## Rows:
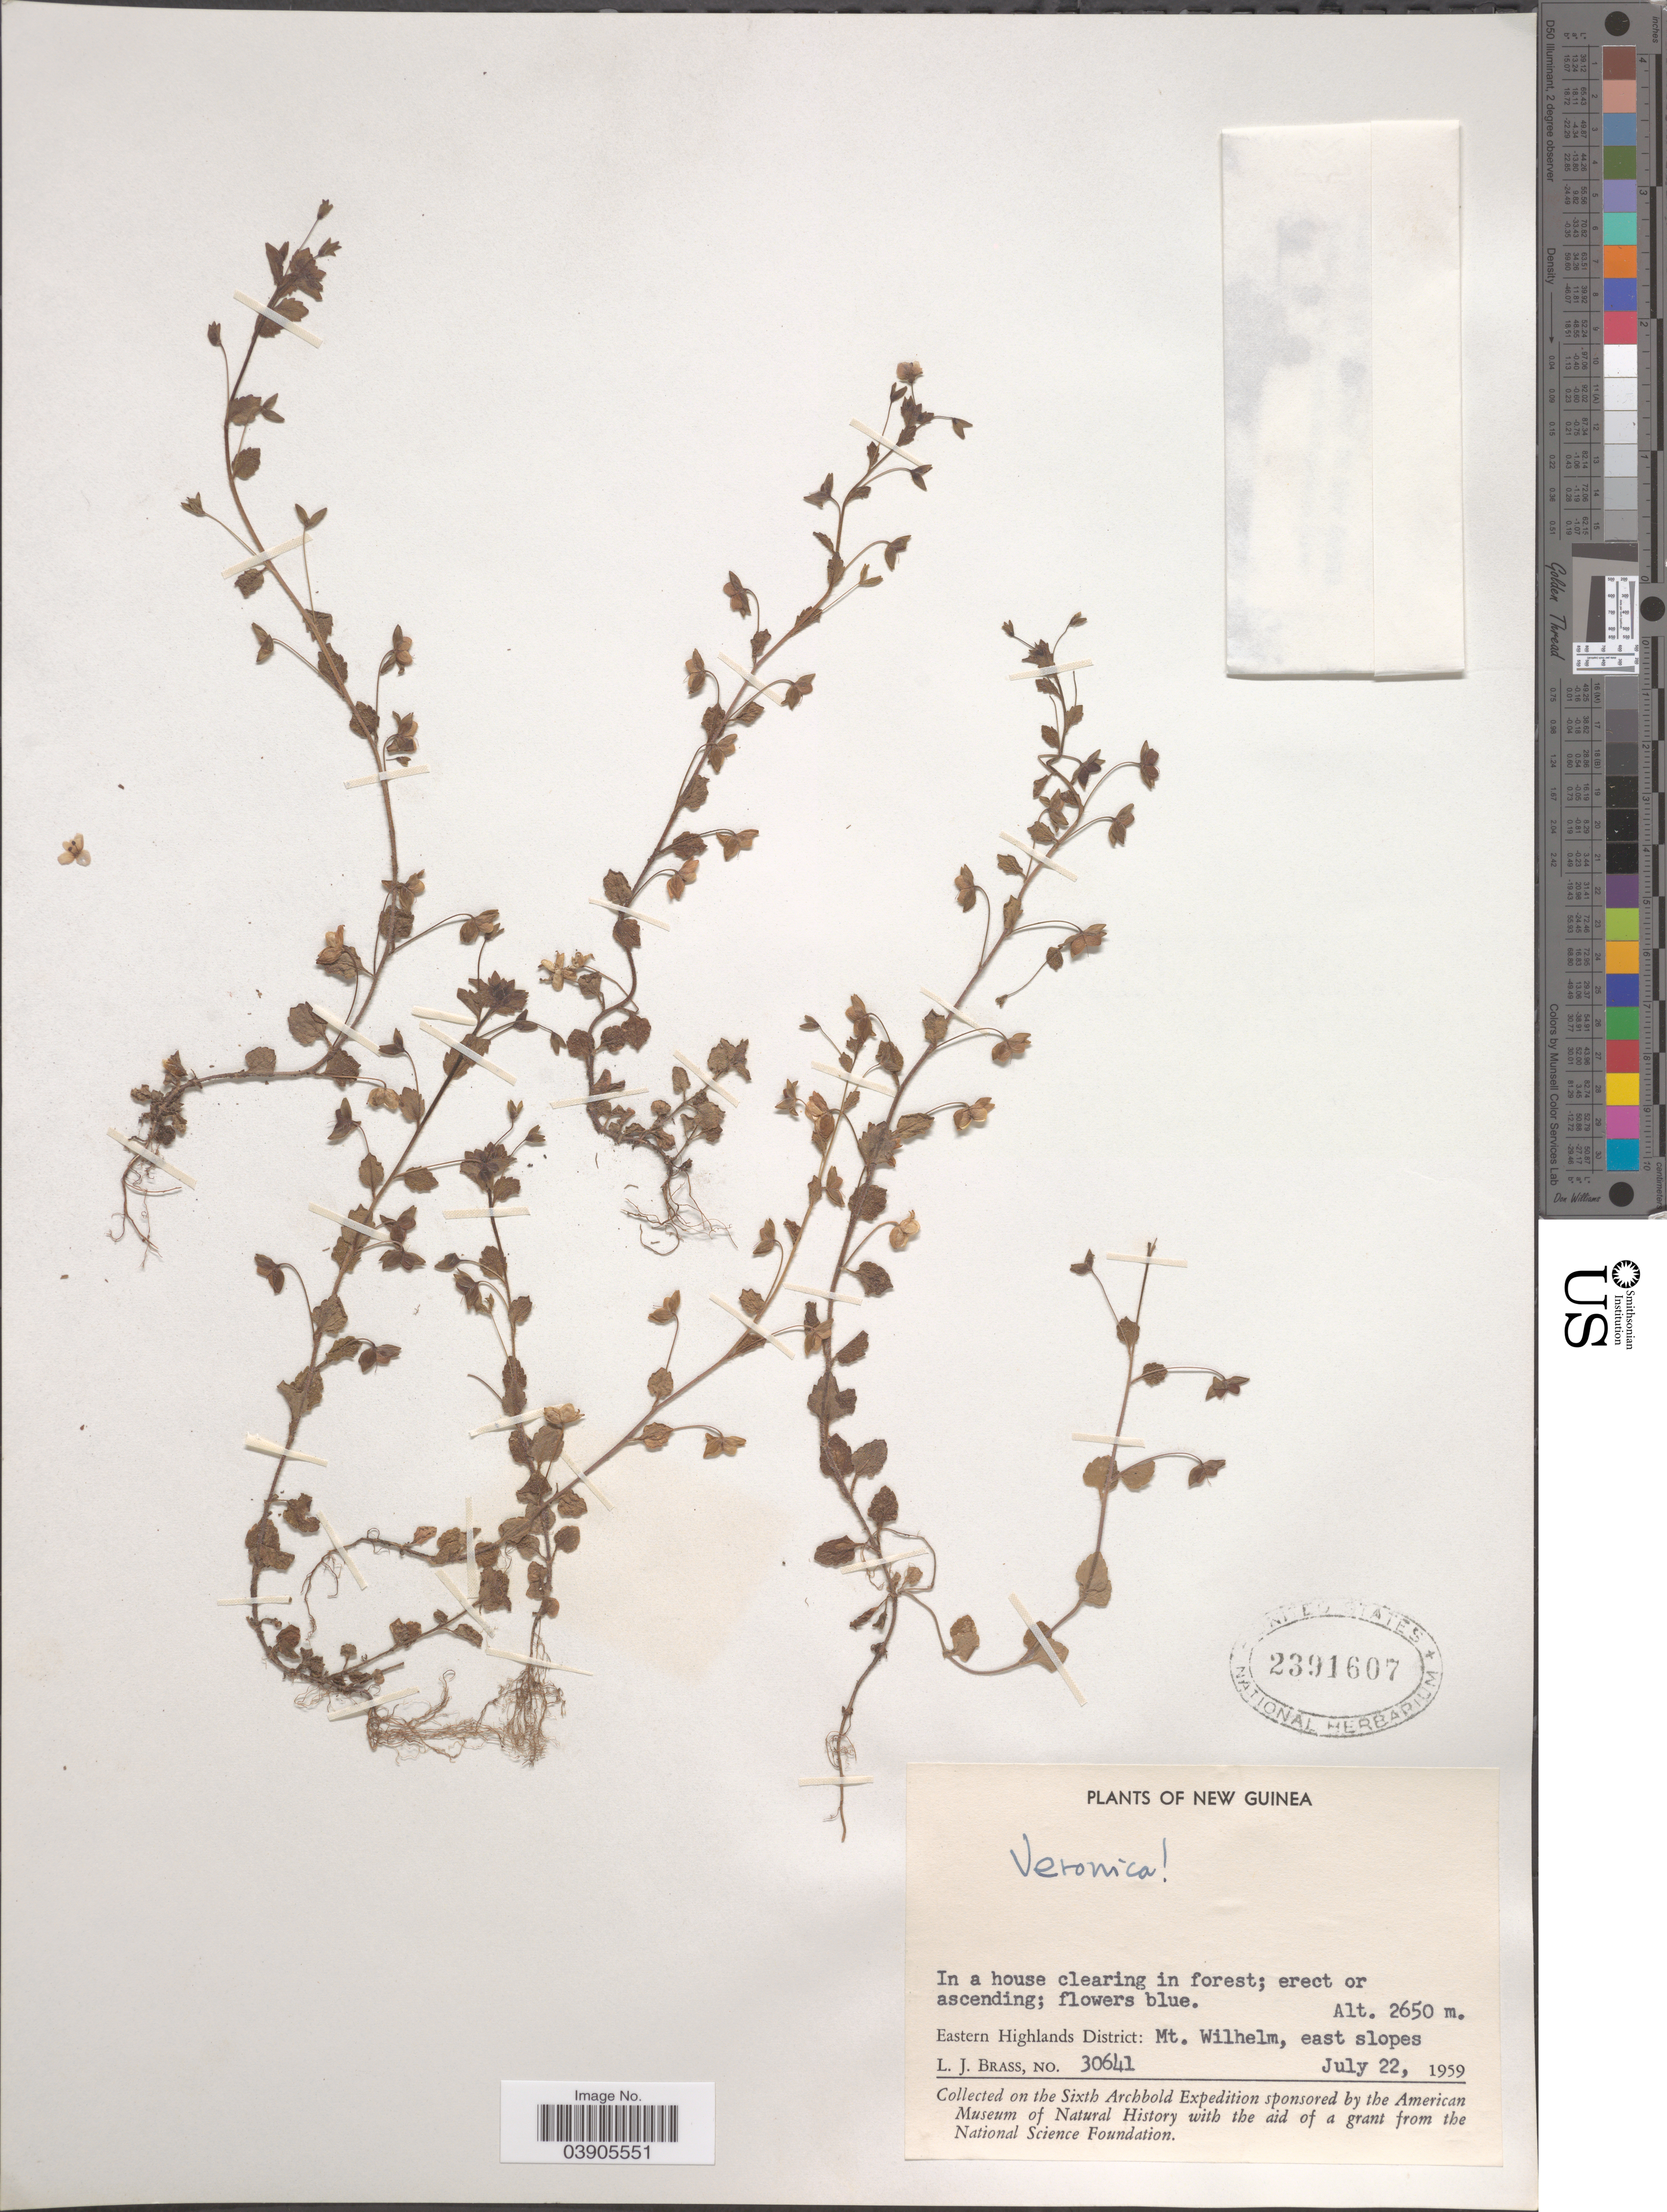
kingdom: Plantae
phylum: Tracheophyta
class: Magnoliopsida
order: Lamiales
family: Plantaginaceae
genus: Veronica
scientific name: Veronica persica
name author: Poir.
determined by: Albach, Dirk C.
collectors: L. J. Brass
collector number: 30641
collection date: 1959-07-22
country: Papua New Guinea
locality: New Guinea. Eastern Highlands District: Mt. Wilhelm, east slopes.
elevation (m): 2650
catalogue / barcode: US 2391607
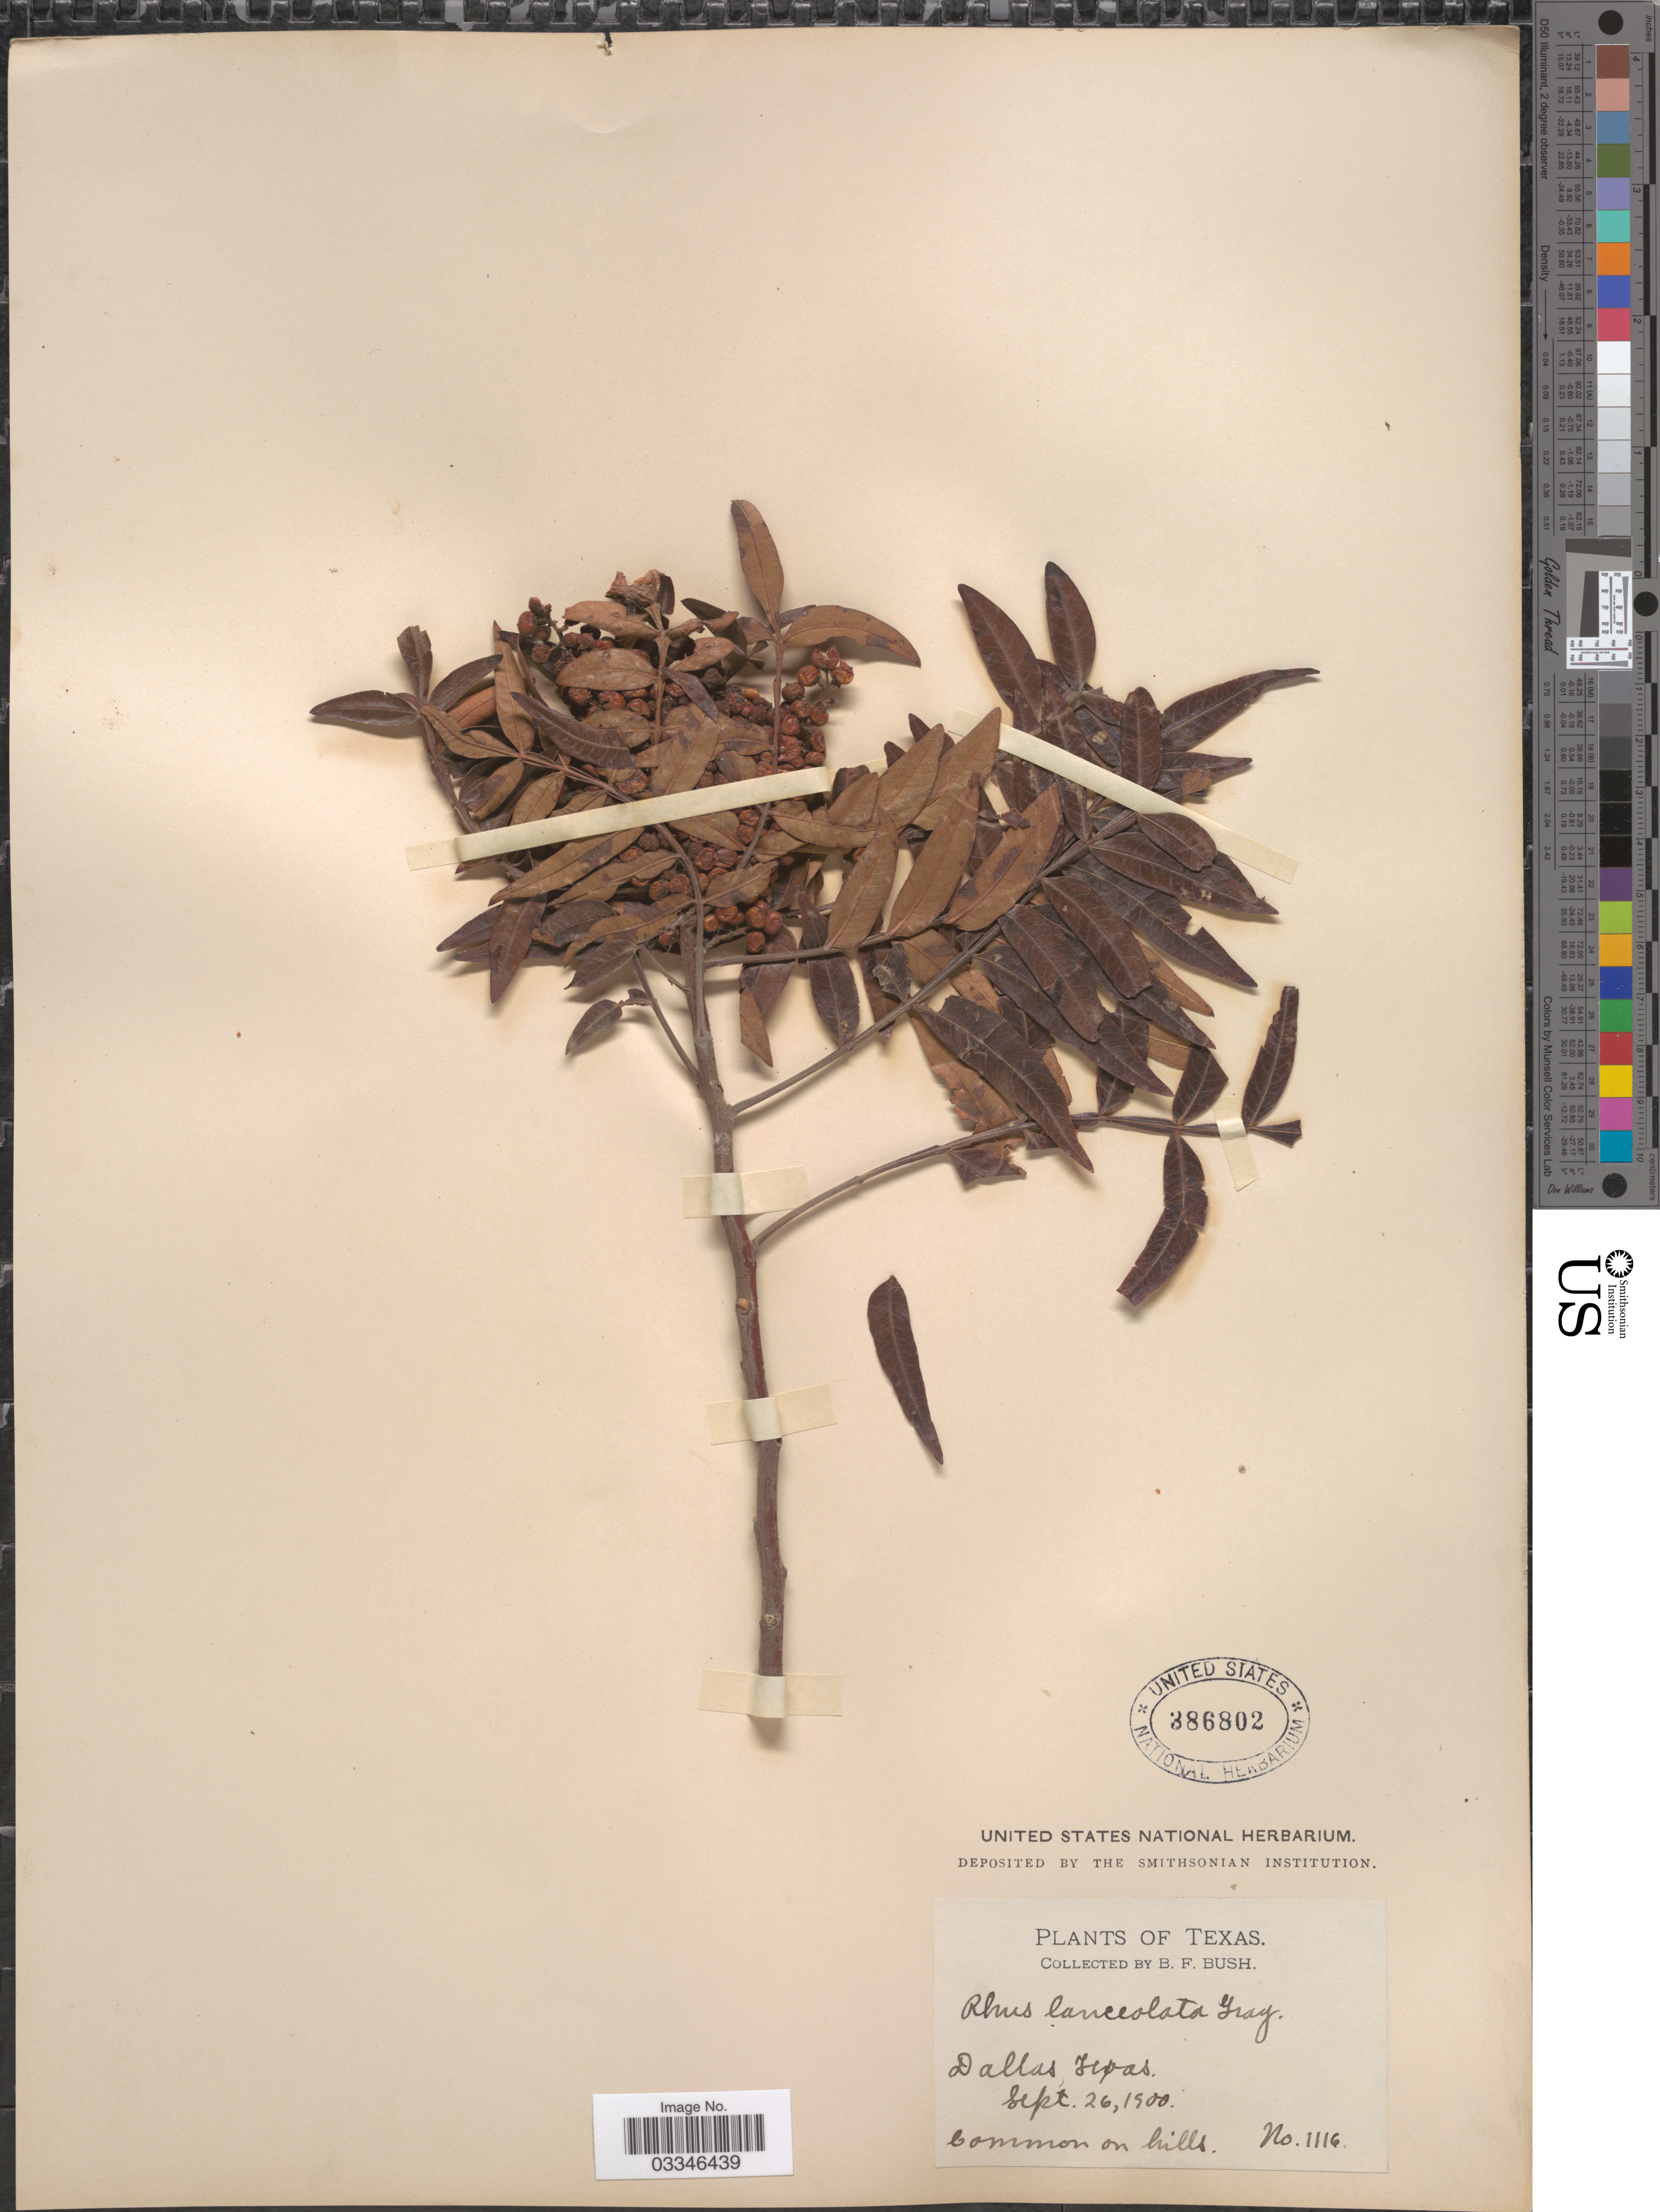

## Requirements:
Copy out every line of the items above word for word, leaving out the pictures.

## Task output:
kingdom: Plantae
phylum: Tracheophyta
class: Magnoliopsida
order: Lamiales
family: Plantaginaceae
genus: Veronica
scientific name: Veronica persica
name author: Poir.
determined by: Albach, Dirk C.
collectors: L. J. Brass
collector number: 30641
collection date: 1959-07-22
country: Papua New Guinea
locality: New Guinea. Eastern Highlands District: Mt. Wilhelm, east slopes.
elevation (m): 2650
catalogue / barcode: US 2391607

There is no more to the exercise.